Updated May 3, 2023 - 7:12 pm
Back-of-the-house workers at Valley Hospital warn that a strike is imminent as they negotiate a new union contract, according to the Culinary Local 226.
The union represents about 90 crew members in the cleaning, kitchen, cashiers and stewards departments of the central Las Vegas hospital.
Clad in Culinary-red, some of them showed up this week to local government meetings to announce their intentions for a work stoppage if a deal isn’t reached by early next week.
“Valley Hospital employees have been unionized for over 40 years and they are essential workers who haven’t had a (contractual) raise in seven years and they deserve one,” wrote Ted Pappageorge, the union’s secretary-treasurer, in a news release. “Valley Hospital workers are fighting to keep their Culinary union benefits, pension, health care, and job security — workers will go on strike to protect their good union jobs.”
The union’s last contract expired at the end of 2016, and the workers have picketed outside the hospital in recent months.
The Culinary union said that a new round of talks was set for Monday and that its members are ready to strike if a deal is not cut before Tuesday morning.

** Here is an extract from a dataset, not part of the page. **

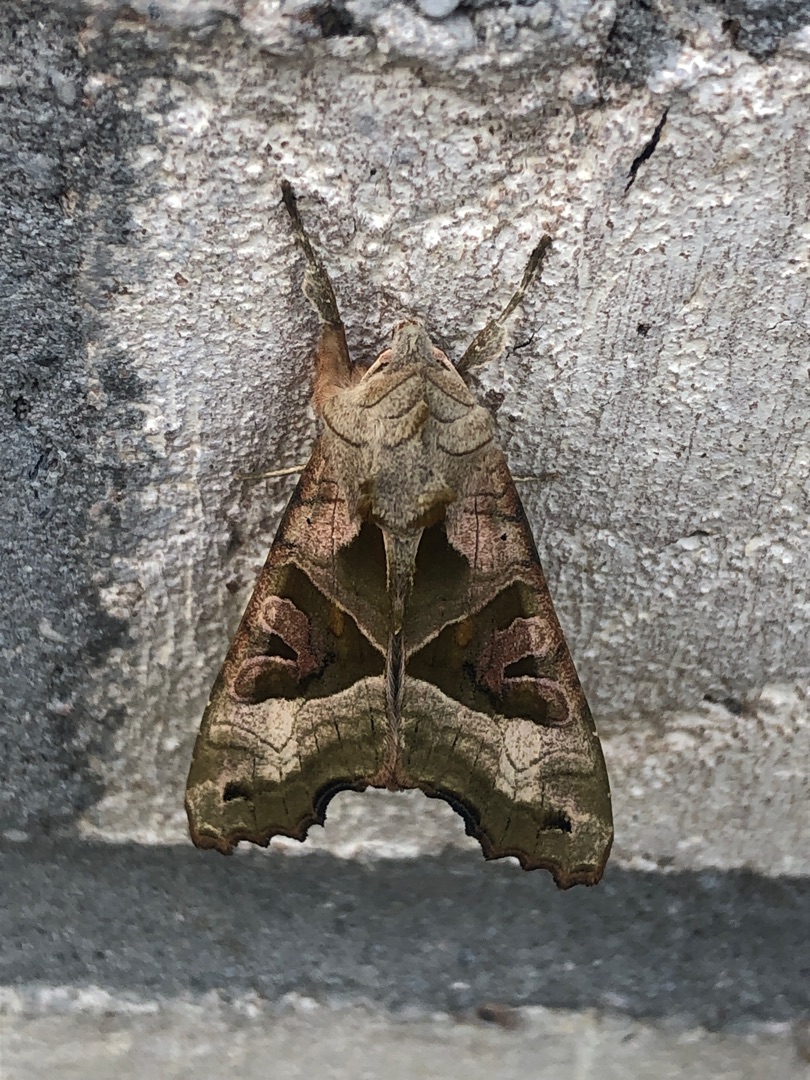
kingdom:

The union alleges a union-busting scheme that has led to the firing of four union members, and the suspension of another representative.
Valley said it was preparing for the possible strike.
“Our focus always remains on our patients and ensuring their needs are met without disruption from outside entities,” a spokesperson wrote in a statement. “We remain committed to engaging in good faith negotiations and reaching a durable, modern contract reflective of our operations, supporting the highest quality patient care and providing a rewarding, collegial workplace for our staff who are covered by this collective bargaining agreement.”
Brenda Reyes — who has been at Valley for six years, and feeds patients and medical staff — told the Clark County Commission on Tuesday that she has never received a raise or hazard pay despite working through the pandemic.
She said that her son, who has autism, depends on the union’s health care plan.
Valley tightened her schedule when she grew more vocal about her support for the union, Reyes alleged.
Current wages have made it harder to get by, Reyes said. “We cannot plan for the future with all this uncertainty in our contract situation,” she said.
“We are ready to go on strike now,” she added. “We’ve had enough.”
About a dozen Culinary members showed up to the Las Vegas City Council meeting Wednesday, where Ken Liu read the testimonies from speakers who couldn’t show up because they were working, like Karen Espinoza.
Espinoza, a cook with Valley for four years, wrote that she also hasn’t received a raise or hazard pay and alleged that the hospital was trying to “take away my union benefits” and pension pay.
“I believe that one job should be enough to support myself and my family with fair wages and good benefits,” Espinoza wrote. “I also want to keep my union protections on the job.”